The problem, of course, is that stocks and corporate credit aren’t what needs help. As Richmond Fed President Tom Barkin put it last week, “markets are working fine right now”. So “fine”, in fact, that the S&P 500 was just 1% from its record highs coming into the new week, while inflows into corporate credit continue at an absolutely blistering pace.
What’s not “fine” at the current juncture is the US labor market, and the president’s orders are a short-term fix, at best.
Although the July jobs report came in well ahead estimates, marking the third consecutive monthly beat, some of the underlying numbers are disconcerting and/or a bit perplexing.
I touched on this Friday in “July Jobs Report Raises Questions, But Answers Aren’t Forthcoming“, but a few additional data points are worth a mention.
Perhaps most notably, those unemployed for at least 15 weeks jumped 4.692 million last month. That is a record. There is no historical precedent whatsoever.
While I suppose that’s not technically “permanent” unemployment, it is “prolonged” unemployment. That means the economic precarity and psychological toll which goes along with losing one’s wage is becoming a fixture of daily existence for more and more Americans.

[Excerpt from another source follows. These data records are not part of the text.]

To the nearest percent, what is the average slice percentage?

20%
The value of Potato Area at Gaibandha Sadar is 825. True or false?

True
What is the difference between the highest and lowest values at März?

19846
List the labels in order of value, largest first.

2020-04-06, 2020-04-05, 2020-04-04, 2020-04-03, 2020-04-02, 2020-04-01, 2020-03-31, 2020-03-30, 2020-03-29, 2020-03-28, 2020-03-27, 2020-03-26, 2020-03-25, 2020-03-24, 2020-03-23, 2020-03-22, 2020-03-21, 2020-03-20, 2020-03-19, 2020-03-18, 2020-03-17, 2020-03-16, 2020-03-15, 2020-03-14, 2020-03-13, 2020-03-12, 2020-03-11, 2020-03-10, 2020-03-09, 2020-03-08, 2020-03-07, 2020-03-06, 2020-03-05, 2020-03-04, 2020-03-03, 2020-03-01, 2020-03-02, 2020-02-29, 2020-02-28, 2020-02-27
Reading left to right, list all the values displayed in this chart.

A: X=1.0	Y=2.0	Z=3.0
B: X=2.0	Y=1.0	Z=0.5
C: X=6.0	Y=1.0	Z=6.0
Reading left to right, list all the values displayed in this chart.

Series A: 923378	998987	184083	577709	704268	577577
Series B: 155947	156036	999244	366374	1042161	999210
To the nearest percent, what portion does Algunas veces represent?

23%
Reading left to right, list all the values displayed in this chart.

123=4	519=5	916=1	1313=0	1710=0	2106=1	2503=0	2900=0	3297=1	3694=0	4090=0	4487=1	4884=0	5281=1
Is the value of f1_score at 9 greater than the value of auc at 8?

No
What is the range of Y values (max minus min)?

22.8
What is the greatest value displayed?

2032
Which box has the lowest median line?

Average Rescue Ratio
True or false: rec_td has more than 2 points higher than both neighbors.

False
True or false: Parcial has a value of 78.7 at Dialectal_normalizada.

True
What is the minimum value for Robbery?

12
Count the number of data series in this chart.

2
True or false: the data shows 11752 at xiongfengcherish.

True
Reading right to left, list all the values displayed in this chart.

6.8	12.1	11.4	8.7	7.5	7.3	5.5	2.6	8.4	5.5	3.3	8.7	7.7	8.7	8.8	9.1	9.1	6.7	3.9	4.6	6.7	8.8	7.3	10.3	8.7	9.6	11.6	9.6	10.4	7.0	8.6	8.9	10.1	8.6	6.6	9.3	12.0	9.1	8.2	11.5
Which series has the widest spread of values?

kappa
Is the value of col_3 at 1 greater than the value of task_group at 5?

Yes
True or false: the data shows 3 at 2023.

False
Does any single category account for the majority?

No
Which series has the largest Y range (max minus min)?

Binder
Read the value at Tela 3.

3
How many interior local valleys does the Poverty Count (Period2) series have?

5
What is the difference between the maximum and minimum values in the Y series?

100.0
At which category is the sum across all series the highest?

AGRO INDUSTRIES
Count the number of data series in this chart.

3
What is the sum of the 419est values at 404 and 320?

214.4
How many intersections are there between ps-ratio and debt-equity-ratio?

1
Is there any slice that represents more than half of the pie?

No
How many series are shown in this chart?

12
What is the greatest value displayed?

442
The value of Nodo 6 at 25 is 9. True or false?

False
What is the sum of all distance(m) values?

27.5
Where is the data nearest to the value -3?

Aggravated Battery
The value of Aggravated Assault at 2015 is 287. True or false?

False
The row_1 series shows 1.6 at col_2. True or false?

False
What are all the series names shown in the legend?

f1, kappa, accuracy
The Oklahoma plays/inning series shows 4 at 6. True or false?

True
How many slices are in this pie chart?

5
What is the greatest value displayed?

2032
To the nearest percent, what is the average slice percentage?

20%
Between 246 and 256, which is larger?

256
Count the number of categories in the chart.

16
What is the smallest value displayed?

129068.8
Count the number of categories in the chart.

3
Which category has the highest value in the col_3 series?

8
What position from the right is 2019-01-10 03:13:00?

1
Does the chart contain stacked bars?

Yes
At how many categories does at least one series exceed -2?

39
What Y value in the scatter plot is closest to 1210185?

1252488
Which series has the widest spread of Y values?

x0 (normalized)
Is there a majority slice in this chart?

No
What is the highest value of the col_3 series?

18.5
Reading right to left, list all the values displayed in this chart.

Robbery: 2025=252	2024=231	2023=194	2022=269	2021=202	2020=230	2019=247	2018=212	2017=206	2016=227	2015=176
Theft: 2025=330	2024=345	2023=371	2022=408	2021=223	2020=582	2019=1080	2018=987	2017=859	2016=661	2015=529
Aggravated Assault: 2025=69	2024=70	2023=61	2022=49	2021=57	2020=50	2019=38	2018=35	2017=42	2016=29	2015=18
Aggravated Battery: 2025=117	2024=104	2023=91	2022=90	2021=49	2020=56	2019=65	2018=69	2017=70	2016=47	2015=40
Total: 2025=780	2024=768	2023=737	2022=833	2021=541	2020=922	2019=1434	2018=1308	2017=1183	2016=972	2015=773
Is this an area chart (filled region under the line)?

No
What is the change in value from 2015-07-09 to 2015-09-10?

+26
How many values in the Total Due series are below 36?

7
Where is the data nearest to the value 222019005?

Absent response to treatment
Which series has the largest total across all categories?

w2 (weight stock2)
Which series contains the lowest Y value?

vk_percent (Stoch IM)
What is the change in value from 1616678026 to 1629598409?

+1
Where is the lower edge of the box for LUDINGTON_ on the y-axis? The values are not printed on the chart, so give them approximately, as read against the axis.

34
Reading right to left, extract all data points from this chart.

In the same vein, the share of unemployed Americans who have been jobless for 15 to 26 weeks is up 175% over the course of the pandemic. That cohort’s share of the total is almost 40%.
The total number of Americans unemployed for 15 weeks or more (i.e., the aggregate number from which the first figure above is derived) was nearly 8 million as of last month.
America now seems destined to top its own dubious record from the financial crisis.